Anyway, Lockheed-Martin is building one – yep, one – flyable test article right now, so you know there isn’t a lot of money being thrown around. However, the company is building a docking simulator facility in Denver on its own dime, so management must think there is going to be more money coming for more vehicles sometime.
The article on Space-travel.com makes it sound as if NASA is building the vehicle. Huh? Do the people who write for this site (“staff writers”) have any idea who builds stuff?
NASA does research, some design, operations and support. Bending tin is handled by good old American companies, including the largest American defense contractor, Lockheed-Martin. That was the whole reason for the United Launch Alliance, to provide launch service personnel who were not directly NASA government employees. The welding discussed in the article was actually done by AMRO Fabricating Corporation and Arcata Associates, Inc., according to LockMart’s own web site.
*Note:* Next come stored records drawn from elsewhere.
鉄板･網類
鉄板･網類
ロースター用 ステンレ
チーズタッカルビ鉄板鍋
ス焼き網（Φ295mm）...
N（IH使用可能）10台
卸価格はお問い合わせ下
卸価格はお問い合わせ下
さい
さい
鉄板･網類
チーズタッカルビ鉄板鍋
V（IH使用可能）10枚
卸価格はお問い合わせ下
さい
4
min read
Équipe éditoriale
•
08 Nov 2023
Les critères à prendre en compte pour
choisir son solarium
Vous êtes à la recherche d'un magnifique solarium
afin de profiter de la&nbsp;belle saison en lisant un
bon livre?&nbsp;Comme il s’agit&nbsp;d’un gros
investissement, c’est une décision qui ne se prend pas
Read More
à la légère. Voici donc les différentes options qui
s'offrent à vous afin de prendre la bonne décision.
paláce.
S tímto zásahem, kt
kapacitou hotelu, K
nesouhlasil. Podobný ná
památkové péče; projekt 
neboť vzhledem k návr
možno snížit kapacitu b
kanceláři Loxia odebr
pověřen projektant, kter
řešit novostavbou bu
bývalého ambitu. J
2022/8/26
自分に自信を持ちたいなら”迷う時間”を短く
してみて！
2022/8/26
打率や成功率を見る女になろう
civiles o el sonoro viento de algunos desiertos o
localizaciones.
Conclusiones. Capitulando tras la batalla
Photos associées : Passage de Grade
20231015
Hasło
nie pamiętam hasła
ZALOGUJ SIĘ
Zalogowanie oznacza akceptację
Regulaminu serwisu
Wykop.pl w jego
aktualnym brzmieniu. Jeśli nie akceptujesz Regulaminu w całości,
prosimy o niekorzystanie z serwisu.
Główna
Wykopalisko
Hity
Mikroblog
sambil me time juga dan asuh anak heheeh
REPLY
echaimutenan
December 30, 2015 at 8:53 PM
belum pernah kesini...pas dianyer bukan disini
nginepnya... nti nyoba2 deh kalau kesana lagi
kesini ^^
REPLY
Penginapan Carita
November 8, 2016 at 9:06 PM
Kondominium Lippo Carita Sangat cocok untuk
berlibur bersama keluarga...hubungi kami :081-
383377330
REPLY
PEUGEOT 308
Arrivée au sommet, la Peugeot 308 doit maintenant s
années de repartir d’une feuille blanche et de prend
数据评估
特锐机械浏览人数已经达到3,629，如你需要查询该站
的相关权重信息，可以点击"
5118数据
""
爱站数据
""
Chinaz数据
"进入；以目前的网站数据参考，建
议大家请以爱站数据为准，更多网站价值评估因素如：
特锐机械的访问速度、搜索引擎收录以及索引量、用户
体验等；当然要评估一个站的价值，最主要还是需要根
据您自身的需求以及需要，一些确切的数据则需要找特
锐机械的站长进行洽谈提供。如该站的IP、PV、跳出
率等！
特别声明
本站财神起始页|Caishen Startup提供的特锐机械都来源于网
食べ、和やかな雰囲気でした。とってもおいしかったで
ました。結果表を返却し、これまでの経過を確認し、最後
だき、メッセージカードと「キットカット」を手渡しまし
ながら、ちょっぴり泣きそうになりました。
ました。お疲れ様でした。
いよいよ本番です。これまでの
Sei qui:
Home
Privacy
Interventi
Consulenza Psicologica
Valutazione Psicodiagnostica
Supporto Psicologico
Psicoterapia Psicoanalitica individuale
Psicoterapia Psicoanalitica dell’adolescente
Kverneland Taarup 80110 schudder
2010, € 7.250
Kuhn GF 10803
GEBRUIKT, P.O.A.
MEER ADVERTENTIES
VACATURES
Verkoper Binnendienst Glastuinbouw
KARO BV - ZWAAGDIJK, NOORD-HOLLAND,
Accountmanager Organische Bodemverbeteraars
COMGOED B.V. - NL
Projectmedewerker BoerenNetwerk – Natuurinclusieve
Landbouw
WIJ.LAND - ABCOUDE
I’m not being picky here. This is an important distinction. NASA gets damned a lot lately, and some of it is justified, in my view. But NASA is where the leadership, direction and funding is. When it comes to actually creating hardware (or software, for that matter) it has to be done by American companies. That’s a good thing. Let’s say NASA loses all the funding for Orion after building and testing the first flight article. Is that research and development lost? No, LockMart can spin it into a commercial vehicle, just as Boeing is with the proposal vehicle it designed for NASA in the original Orion bidding.
This can’t always be done with government-paid technology. I don’t know how much the technology developed to build a modern aircraft carrier can be directly transferred to commercial shipbuilding. I’m sure we’ve received benefits in motorized vehicles far beyond just the commercial versions of Jeeps and Hummers. At least in Defense and in NASA, there are tangible things being built from which we may derive other spinoff benefits. Unfortunately, I don’t think that’s true of most of the federal government.
But I thought it interesting that, while one side of NASA moans that we may have to abandon the ISS for lack of a spacecraft to get to it, construction proceeds apace on Orion, as it does on the SpaceX Dragon, and the DreamChaser, and Blue Origin…ah, politics!